The EU Fourth Money Laundering Directive (4MLD) was adopted in June 2015.

One of the main requirements which are an enhancement over the 3rd directive is that it requires all Member States to hold central registers on company beneficial ownership information from 2017. The UK has been ahead of other Member States in creating its own central register. The directive draws heavily on the UK model although there are some minor differences between the two regimes.

One difference is that the current UK Small Business and Enterprise Act only covers companies. The 4MLD covers all corporate and legal entities. Implementing the 4MLD will require the UK to extend the scheme to Scottish Limited Partnerships and some other entities. The UK will not bring these other entities into the UK regime until required to do so by the 4MLD. The UK Government will consult on this in 2016 in order to implement by 2017. The Treasury will be consulting separately on the other elements of implementing the 4MLD that fall within its remit, including the treatment of other legal entities.

Another difference as compared to the Small Business and Enterprise Act (SBEE) is that the 4MLD requires the entries on the central register to be current, rather than submitted (at least) on an annual basis as the SBEE Act does12. The will implement this change in 2017, having consulted on the detail in 2016.

People with significant control

The SBEE Act sets up the framework for a register of people with significant control: the PSC register. A person with significant control is defined in the SBEE Act as a person that meets one or more of the following conditions for a single company:

i.

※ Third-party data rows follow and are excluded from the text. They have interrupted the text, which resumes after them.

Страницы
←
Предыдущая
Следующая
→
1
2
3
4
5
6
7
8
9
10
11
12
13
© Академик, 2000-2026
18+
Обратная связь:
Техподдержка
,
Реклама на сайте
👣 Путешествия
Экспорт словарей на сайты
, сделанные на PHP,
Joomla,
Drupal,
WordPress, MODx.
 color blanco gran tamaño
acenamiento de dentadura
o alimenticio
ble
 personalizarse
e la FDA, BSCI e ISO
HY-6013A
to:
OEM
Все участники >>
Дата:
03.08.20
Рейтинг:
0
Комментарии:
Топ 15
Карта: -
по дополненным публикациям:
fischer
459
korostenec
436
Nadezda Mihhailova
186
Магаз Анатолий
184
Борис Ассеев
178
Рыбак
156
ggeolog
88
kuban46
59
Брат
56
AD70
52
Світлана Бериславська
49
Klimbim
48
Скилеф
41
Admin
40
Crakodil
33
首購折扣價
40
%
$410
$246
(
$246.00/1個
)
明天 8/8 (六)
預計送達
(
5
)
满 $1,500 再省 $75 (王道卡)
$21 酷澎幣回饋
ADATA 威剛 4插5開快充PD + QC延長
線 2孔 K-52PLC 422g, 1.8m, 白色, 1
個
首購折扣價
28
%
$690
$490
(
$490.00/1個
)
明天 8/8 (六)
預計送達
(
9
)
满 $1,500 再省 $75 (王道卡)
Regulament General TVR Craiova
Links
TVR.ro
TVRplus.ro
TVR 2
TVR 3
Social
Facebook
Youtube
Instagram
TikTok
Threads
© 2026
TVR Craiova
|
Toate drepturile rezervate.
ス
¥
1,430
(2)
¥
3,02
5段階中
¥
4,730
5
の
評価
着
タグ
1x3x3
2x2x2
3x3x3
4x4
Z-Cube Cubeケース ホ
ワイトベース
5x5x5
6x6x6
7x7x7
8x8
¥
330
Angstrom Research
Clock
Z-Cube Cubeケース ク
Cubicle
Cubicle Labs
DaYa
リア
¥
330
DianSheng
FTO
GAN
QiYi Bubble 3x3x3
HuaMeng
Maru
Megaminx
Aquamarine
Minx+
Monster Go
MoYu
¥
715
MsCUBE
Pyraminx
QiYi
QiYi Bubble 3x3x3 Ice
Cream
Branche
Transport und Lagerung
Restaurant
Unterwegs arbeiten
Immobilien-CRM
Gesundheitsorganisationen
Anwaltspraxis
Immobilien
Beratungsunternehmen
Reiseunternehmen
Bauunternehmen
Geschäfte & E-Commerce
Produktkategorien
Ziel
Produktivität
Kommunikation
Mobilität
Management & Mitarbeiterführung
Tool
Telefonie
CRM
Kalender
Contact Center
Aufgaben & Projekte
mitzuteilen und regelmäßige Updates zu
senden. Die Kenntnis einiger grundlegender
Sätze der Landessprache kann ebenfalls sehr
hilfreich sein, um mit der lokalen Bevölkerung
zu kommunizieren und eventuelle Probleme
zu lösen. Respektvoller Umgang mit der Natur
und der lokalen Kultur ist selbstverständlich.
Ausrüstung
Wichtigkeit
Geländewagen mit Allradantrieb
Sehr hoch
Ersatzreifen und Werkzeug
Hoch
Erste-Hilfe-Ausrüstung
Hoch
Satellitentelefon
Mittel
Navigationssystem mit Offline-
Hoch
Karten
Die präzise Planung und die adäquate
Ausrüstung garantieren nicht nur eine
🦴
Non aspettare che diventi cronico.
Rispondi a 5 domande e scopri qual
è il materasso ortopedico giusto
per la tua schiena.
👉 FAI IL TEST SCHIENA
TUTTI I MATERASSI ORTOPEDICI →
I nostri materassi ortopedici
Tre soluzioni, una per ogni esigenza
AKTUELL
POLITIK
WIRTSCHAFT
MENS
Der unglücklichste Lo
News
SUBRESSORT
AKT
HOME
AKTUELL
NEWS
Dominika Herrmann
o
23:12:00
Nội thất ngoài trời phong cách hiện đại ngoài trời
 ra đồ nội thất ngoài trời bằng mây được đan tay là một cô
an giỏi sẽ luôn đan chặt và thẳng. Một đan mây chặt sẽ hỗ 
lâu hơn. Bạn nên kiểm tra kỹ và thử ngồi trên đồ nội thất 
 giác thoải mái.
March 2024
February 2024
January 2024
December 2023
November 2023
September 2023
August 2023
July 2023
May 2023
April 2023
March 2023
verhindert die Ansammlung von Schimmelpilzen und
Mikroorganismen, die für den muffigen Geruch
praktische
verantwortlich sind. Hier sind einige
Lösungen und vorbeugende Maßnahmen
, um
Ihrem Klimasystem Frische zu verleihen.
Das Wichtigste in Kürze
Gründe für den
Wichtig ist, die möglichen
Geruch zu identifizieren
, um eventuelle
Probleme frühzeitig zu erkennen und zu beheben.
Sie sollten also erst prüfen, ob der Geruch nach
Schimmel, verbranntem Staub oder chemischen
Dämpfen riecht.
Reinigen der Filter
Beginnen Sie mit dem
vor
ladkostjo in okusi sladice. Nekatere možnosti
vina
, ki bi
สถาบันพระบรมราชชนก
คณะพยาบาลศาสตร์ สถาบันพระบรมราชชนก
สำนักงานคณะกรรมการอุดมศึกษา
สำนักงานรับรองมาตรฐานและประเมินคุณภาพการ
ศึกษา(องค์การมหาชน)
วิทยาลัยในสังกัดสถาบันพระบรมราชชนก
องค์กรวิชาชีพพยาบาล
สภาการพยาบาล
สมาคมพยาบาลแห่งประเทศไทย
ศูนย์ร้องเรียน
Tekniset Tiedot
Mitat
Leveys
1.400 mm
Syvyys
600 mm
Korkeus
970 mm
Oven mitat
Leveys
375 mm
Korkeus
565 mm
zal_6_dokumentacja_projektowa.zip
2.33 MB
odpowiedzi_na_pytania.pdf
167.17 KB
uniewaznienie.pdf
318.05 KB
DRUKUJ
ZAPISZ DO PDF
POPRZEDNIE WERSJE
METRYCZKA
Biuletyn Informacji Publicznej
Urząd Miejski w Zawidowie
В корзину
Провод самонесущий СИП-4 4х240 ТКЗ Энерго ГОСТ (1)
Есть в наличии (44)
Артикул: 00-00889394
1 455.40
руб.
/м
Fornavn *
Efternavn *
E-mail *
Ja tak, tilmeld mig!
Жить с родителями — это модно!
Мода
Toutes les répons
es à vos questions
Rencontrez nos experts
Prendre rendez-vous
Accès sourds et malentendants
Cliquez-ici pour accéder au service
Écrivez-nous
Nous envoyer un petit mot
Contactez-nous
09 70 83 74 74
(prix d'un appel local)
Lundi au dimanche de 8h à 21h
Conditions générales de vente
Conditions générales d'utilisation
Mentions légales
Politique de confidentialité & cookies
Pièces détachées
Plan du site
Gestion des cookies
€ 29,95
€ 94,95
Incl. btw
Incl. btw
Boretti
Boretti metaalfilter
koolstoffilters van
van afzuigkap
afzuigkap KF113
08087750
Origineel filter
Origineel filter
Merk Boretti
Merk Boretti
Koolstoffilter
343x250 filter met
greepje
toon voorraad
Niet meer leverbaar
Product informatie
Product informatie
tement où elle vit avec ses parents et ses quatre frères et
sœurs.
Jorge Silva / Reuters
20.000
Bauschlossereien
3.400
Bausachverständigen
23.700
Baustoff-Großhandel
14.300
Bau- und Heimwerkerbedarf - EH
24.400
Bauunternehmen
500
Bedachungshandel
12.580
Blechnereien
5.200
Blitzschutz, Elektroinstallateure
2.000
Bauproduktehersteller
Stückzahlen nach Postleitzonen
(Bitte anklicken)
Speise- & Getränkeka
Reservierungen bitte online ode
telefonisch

Directly or indirectly owns more than 25% of the shares in the company;

ii. Directly or indirectly holds more than 25% of the voting rights in the company;

iii. Directly or indirectly has the power to appoint or remove the majority of the board of directors of the company;

iv. Otherwise has the right to exercise or actually exercises significant influence or control over the company. The definition of this will be set out in statutory guidance.

v. Has the right to exercise or actually exercises significant influence or control over a trust or firm that is not a legal entity, which in turn satisfies any of the first four conditions over the company.

Companies must hold their own PSC register from January 2016. From April 2016 onwards they will need to send the information to Companies House with their confirmation statement (that replaces the annual return) or as part of the incorporation package (for companies incorporating after 6 April 2016). Companies House will maintain the information from companies in a central public register.